La Ciudad de México, entre sus luces nocturnas y sus sombras alargadas, ocultaba mis secretos más profundos y oscuros. Recuerdo ese atardecer con un matiz naranja que se reflejaba en las ventanas de los edificios aledaños, mientras me encontraba en mi departamento.
Una brisa sutil, casi imperceptible, rozaba mis mejillas y me recordaba que, aunque vivía, ya no sentía igual. En ese momento, empezaba uno de los capítulos más sombríos de mi vida.
La primera vez que probé el cristal, sentí cómo desaparecían de mí la hambre, el sueño… Mi cuerpo se transformó. Me vi a mí mismo atrapado en una sensación de omnipotencia y euforia que rápidamente se convirtió en mi refugio.
La psicosis, el temblor incontrolable y el crujir de mis huesos se volvieron mis compañeros constantes. Cada inhalación, cada pequeña quema, me alejaba más de quien solía ser y me sumergía en un abismo de desesperación y placer contradictorio.

(Coordenadas de puntos clave de la pose)
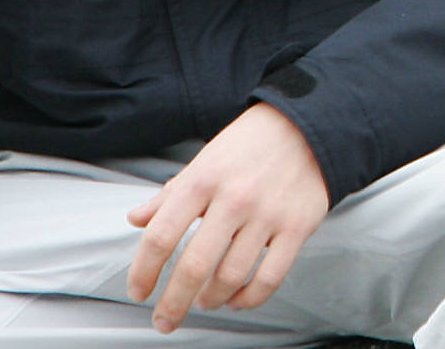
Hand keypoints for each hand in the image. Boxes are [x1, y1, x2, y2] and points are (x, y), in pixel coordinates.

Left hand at [126, 102, 329, 333]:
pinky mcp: (298, 226)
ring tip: (204, 301)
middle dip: (173, 303)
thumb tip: (136, 219)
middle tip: (165, 320)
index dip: (143, 272)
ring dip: (211, 300)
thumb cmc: (250, 144)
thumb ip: (170, 194)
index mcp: (204, 179)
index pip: (161, 236)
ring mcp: (269, 214)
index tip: (139, 291)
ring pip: (231, 276)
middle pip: (194, 266)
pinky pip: (271, 277)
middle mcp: (235, 198)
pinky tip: (238, 298)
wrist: (308, 124)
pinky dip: (249, 299)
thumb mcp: (205, 160)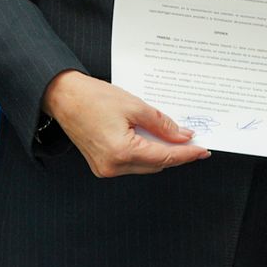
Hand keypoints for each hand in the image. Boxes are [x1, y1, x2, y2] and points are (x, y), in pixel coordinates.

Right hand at [42, 71, 209, 177]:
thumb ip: (161, 124)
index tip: (203, 150)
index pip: (164, 157)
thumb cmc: (93, 97)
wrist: (63, 97)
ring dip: (159, 153)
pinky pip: (131, 163)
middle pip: (156, 165)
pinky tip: (151, 139)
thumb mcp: (134, 105)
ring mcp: (105, 169)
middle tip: (191, 140)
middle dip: (175, 153)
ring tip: (172, 137)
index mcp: (122, 152)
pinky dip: (144, 153)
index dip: (187, 154)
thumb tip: (183, 136)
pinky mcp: (101, 165)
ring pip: (145, 166)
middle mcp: (113, 166)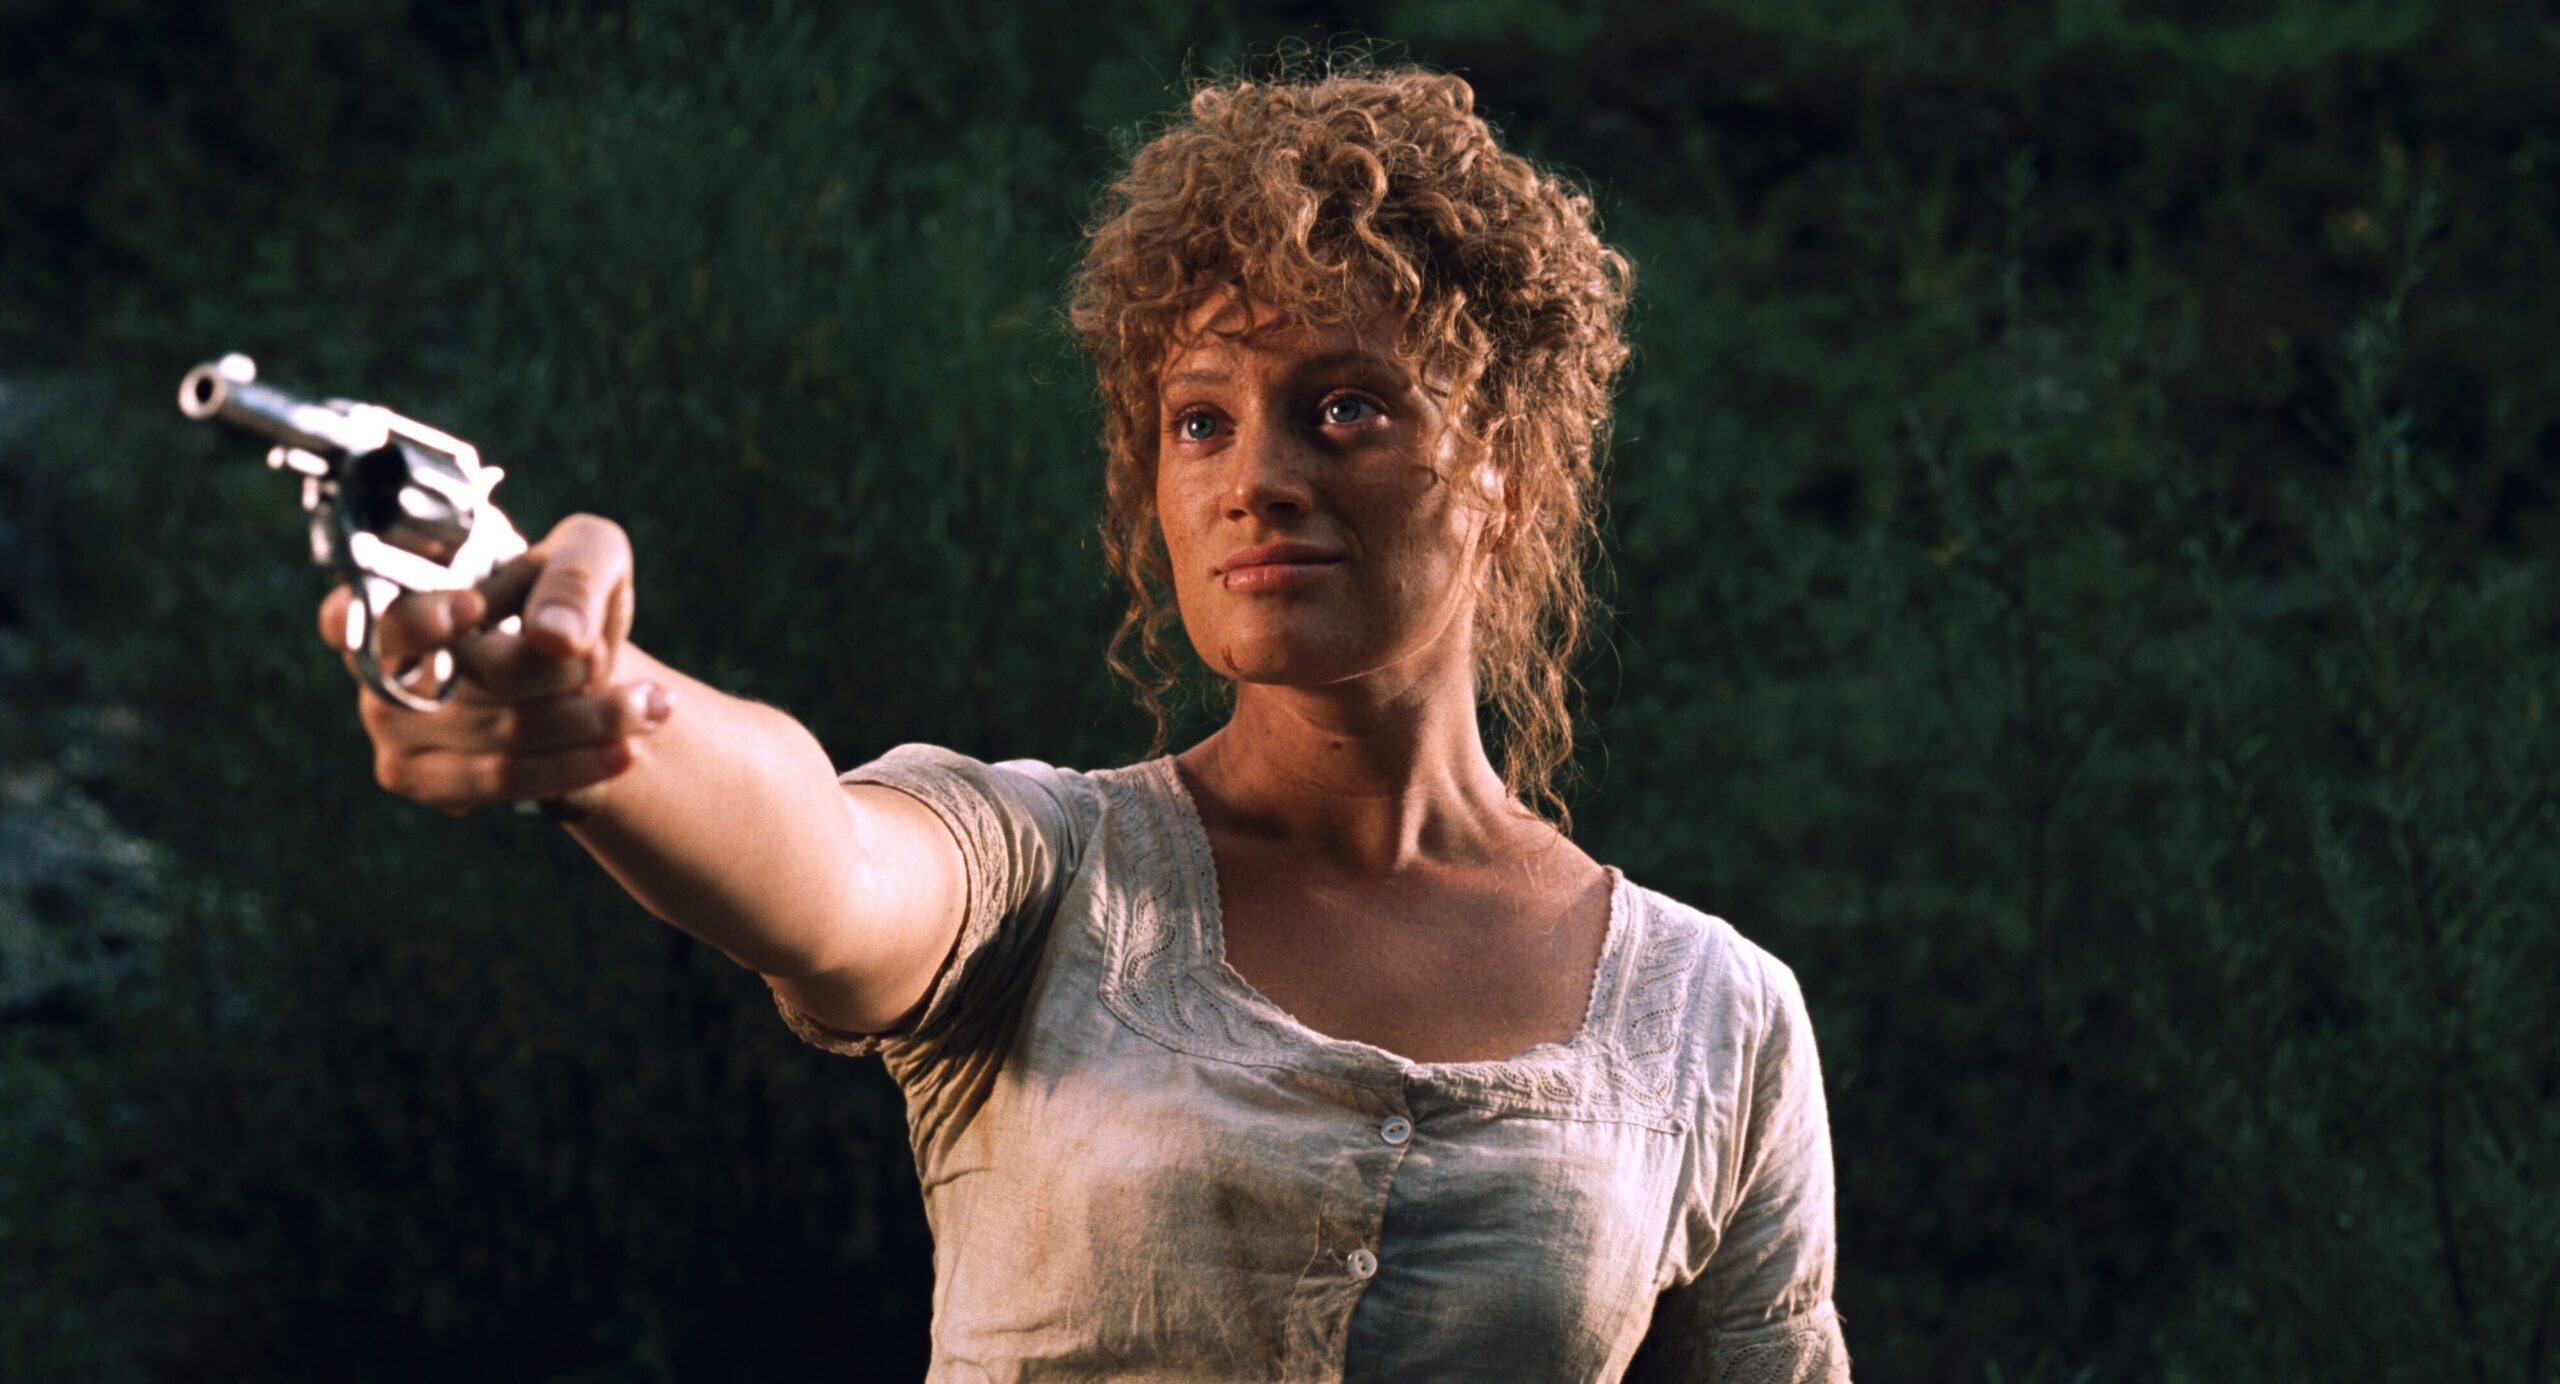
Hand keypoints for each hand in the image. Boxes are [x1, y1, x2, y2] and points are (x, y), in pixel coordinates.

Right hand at [318, 513, 672, 816]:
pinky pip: (499, 780)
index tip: (471, 608)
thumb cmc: (567, 594)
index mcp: (396, 594)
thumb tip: (554, 638)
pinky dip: (572, 765)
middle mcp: (378, 664)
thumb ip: (574, 575)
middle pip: (469, 678)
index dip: (414, 617)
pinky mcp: (425, 780)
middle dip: (558, 673)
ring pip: (498, 731)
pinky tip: (623, 749)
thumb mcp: (589, 555)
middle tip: (614, 660)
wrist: (582, 665)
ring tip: (653, 705)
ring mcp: (392, 728)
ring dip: (588, 721)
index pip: (352, 611)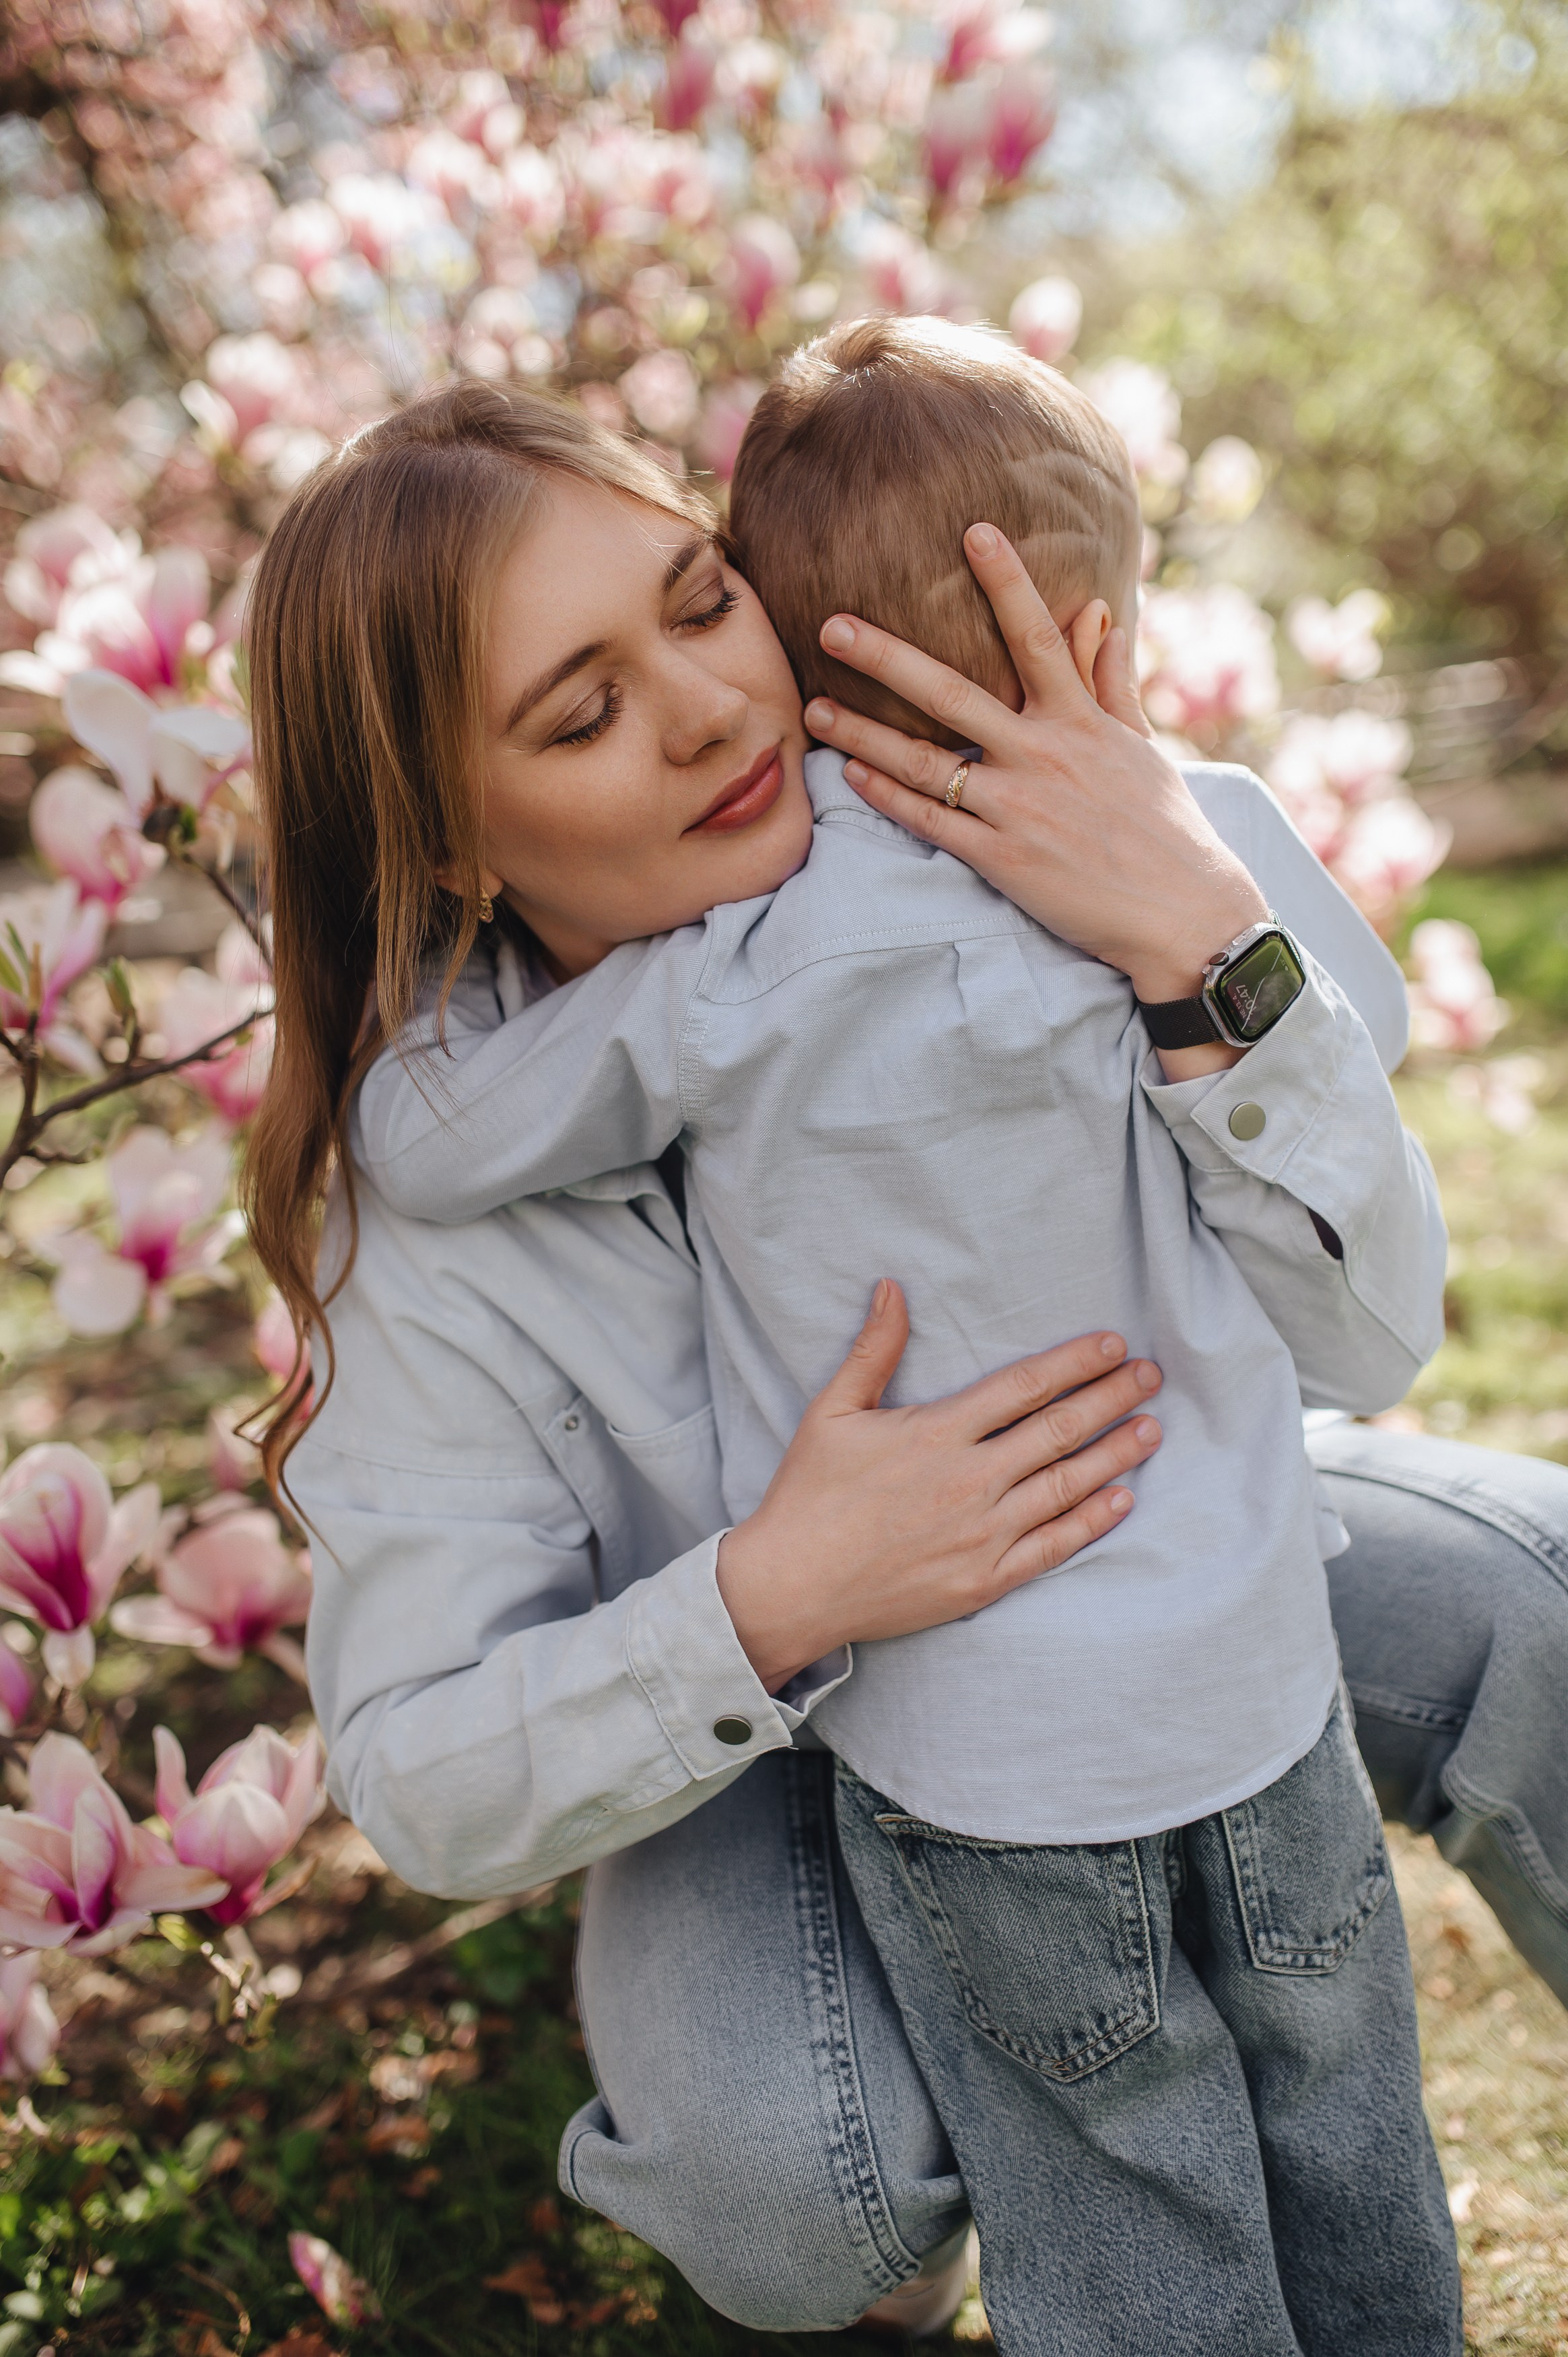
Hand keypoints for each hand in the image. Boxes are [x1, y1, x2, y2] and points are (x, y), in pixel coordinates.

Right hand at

▸ **Instrucción**:
Transcribe sin cambios todo el fragmento del texto sobre la adicción al cristal, desde "Una brisa sutil, casi" hasta "y placer contradictorio.", ambos incluidos.

▸ **Respuesta**:
Una brisa sutil, casi imperceptible, rozaba mis mejillas y me recordaba que, aunque vivía, ya no sentía igual. En ese momento, empezaba uno de los capítulos más sombríos de mi vida.
La primera vez que probé el cristal, sentí cómo desaparecían de mí la hambre, el sueño… Mi cuerpo se transformó. Me vi a mí mismo atrapado en una sensación de omnipotencia y euforia que rápidamente se convirtió en mi refugio.
La psicosis, el temblor incontrolable y el crujir de mis huesos se volvieron mis compañeros constantes. Cada inhalación, cada pequeña quema, me alejaba más de quien solía ser y me sumergía en un abismo de desesperación y placer contradictorio.